--- Dataset entries ---

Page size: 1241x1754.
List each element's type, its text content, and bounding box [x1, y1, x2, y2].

---
--- Dataset entries ---

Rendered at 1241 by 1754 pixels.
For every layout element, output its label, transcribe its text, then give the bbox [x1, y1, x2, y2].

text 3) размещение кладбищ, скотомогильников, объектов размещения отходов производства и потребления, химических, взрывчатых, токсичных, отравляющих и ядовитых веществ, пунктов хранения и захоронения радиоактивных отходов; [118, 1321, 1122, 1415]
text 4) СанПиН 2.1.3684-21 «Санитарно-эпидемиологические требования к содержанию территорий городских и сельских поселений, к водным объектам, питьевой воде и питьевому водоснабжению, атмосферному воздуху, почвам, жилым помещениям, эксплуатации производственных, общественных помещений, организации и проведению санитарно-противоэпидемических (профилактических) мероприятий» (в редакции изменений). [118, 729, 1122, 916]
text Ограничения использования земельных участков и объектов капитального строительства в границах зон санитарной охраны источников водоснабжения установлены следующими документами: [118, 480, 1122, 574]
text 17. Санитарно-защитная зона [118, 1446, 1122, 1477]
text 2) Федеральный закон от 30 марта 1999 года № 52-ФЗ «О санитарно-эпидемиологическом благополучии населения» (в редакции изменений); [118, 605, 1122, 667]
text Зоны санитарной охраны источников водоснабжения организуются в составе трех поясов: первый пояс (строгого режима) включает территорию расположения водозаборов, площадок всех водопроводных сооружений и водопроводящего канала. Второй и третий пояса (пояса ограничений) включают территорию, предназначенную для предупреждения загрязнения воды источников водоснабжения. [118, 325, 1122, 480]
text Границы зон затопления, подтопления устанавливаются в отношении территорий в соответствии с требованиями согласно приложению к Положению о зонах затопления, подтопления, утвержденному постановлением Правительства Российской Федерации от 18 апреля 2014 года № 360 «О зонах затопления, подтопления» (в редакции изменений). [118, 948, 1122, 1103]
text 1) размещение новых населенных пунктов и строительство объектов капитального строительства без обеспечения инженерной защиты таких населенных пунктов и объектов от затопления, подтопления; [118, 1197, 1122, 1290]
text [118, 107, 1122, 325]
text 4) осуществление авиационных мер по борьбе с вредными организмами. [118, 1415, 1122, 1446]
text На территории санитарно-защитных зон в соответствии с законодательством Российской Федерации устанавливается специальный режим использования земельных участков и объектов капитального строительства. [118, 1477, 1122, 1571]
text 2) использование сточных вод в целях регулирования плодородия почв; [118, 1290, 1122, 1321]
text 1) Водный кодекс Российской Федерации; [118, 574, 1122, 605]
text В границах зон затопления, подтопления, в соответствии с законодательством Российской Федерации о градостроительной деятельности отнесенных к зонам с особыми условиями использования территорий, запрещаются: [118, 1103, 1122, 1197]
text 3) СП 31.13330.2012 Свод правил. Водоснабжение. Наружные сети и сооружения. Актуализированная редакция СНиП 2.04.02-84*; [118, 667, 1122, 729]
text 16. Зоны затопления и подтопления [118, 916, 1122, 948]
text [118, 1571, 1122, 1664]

---
--- Dataset entries ---

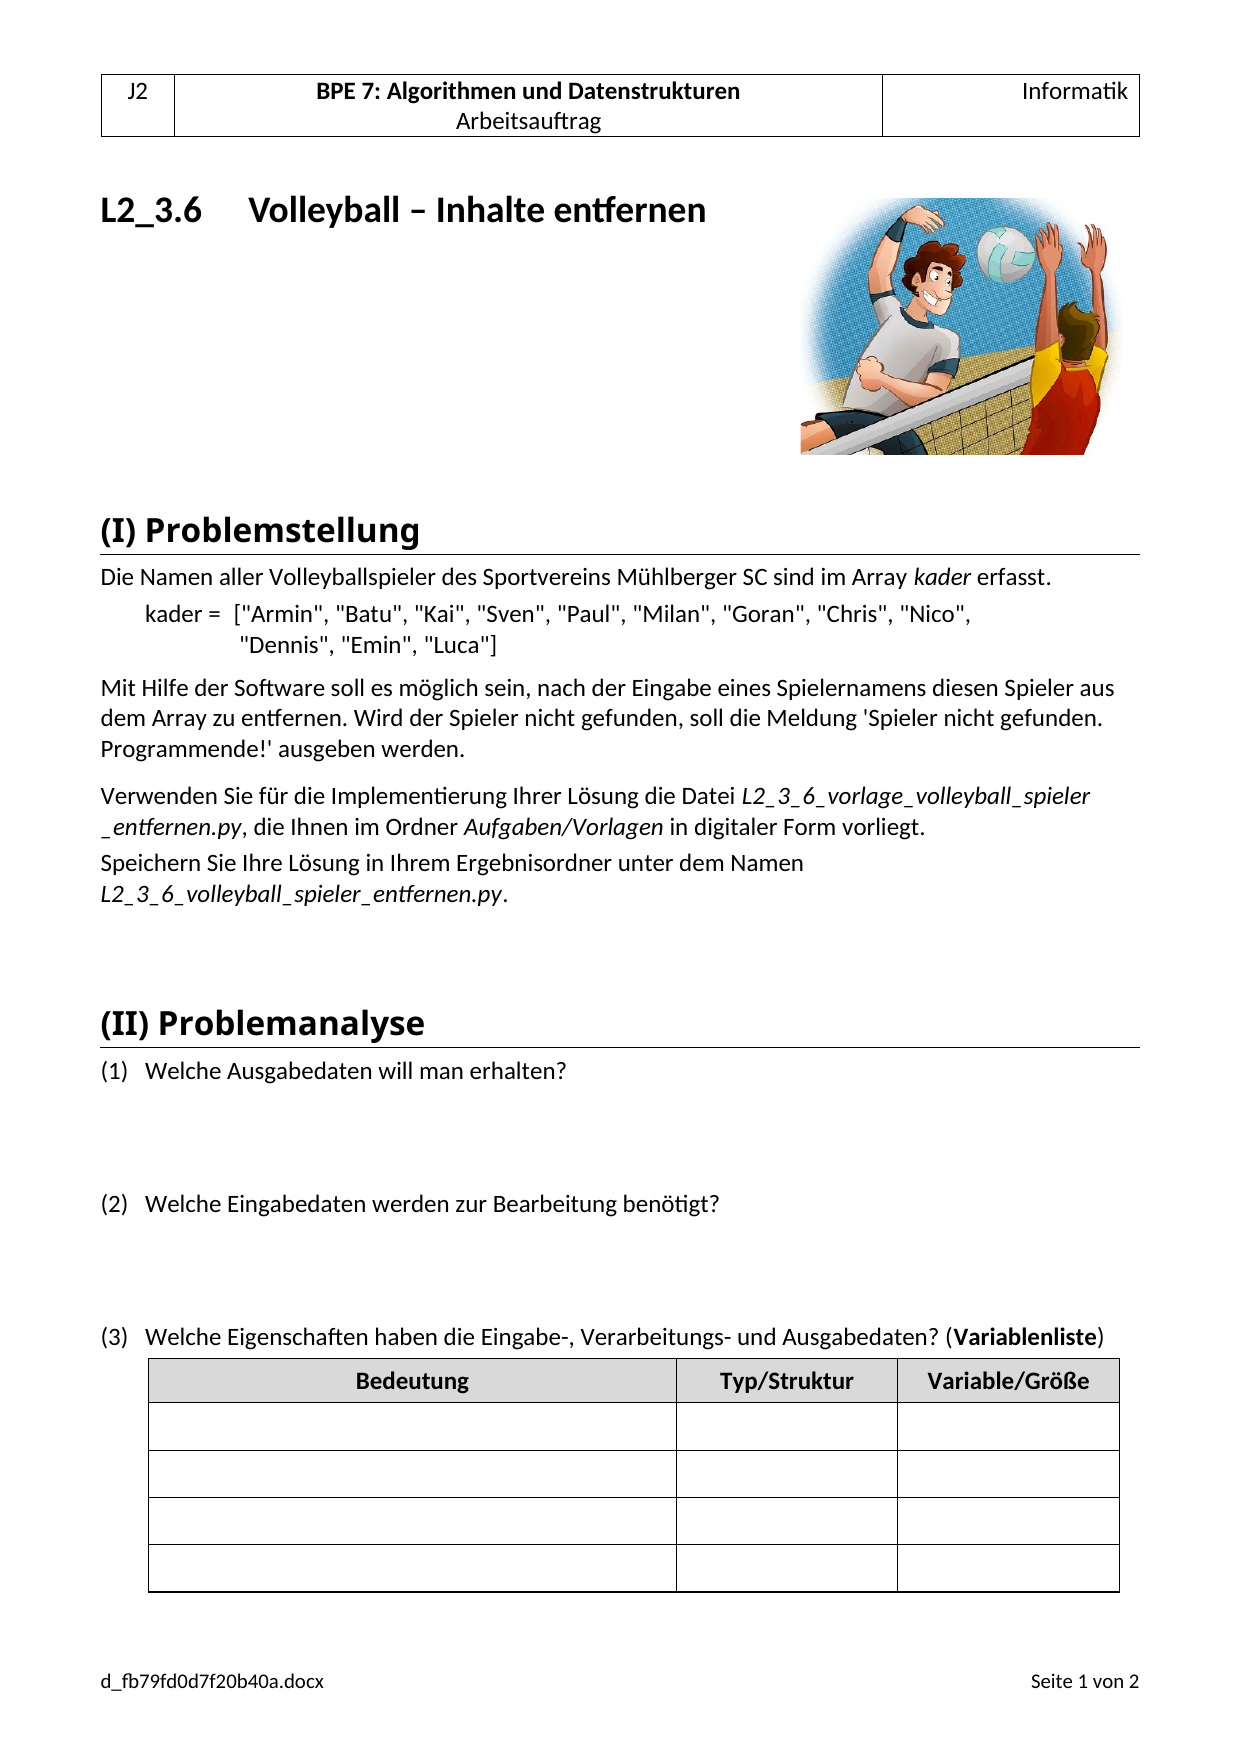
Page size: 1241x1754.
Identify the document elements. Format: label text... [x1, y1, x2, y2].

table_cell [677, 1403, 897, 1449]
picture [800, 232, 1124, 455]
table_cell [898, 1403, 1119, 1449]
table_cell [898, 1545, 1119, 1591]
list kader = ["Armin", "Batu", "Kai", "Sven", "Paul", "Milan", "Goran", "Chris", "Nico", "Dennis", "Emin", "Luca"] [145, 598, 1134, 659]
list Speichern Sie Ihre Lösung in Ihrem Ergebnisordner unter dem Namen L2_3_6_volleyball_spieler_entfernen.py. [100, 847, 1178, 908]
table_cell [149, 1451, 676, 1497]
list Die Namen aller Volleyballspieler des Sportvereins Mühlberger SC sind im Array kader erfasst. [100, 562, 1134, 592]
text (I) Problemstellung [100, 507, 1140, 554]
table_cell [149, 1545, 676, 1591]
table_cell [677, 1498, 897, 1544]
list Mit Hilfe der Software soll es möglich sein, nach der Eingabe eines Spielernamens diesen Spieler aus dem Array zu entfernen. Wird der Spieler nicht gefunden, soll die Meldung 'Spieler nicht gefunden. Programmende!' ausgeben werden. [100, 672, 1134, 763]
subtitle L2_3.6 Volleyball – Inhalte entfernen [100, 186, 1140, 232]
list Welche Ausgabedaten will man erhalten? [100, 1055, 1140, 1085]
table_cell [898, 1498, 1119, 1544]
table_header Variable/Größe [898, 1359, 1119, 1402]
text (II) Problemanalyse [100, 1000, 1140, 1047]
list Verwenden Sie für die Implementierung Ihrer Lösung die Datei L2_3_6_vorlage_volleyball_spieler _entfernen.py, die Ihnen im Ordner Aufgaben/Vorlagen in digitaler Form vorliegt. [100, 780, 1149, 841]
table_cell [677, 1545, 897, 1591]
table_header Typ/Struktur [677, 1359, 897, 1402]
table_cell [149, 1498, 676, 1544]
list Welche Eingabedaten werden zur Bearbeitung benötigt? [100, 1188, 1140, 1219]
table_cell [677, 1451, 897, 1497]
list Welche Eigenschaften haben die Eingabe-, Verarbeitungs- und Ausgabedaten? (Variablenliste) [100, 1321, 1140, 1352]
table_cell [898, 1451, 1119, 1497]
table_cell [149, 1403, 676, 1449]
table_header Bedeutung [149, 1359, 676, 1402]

---

Task brief =>
From the material above, retype precisely the lines between the line holding "text [118, 107, 1122, 325]" and the line holding "text [118, 1571, 1122, 1664]", inclusive, and nothing beyond them.

Exercise answer =>
text [118, 107, 1122, 325]
text 4) осуществление авиационных мер по борьбе с вредными организмами. [118, 1415, 1122, 1446]
text На территории санитарно-защитных зон в соответствии с законодательством Российской Федерации устанавливается специальный режим использования земельных участков и объектов капитального строительства. [118, 1477, 1122, 1571]
text 2) использование сточных вод в целях регулирования плодородия почв; [118, 1290, 1122, 1321]
text 1) Водный кодекс Российской Федерации; [118, 574, 1122, 605]
text В границах зон затопления, подтопления, в соответствии с законодательством Российской Федерации о градостроительной деятельности отнесенных к зонам с особыми условиями использования территорий, запрещаются: [118, 1103, 1122, 1197]
text 3) СП 31.13330.2012 Свод правил. Водоснабжение. Наружные сети и сооружения. Актуализированная редакция СНиП 2.04.02-84*; [118, 667, 1122, 729]
text 16. Зоны затопления и подтопления [118, 916, 1122, 948]
text [118, 1571, 1122, 1664]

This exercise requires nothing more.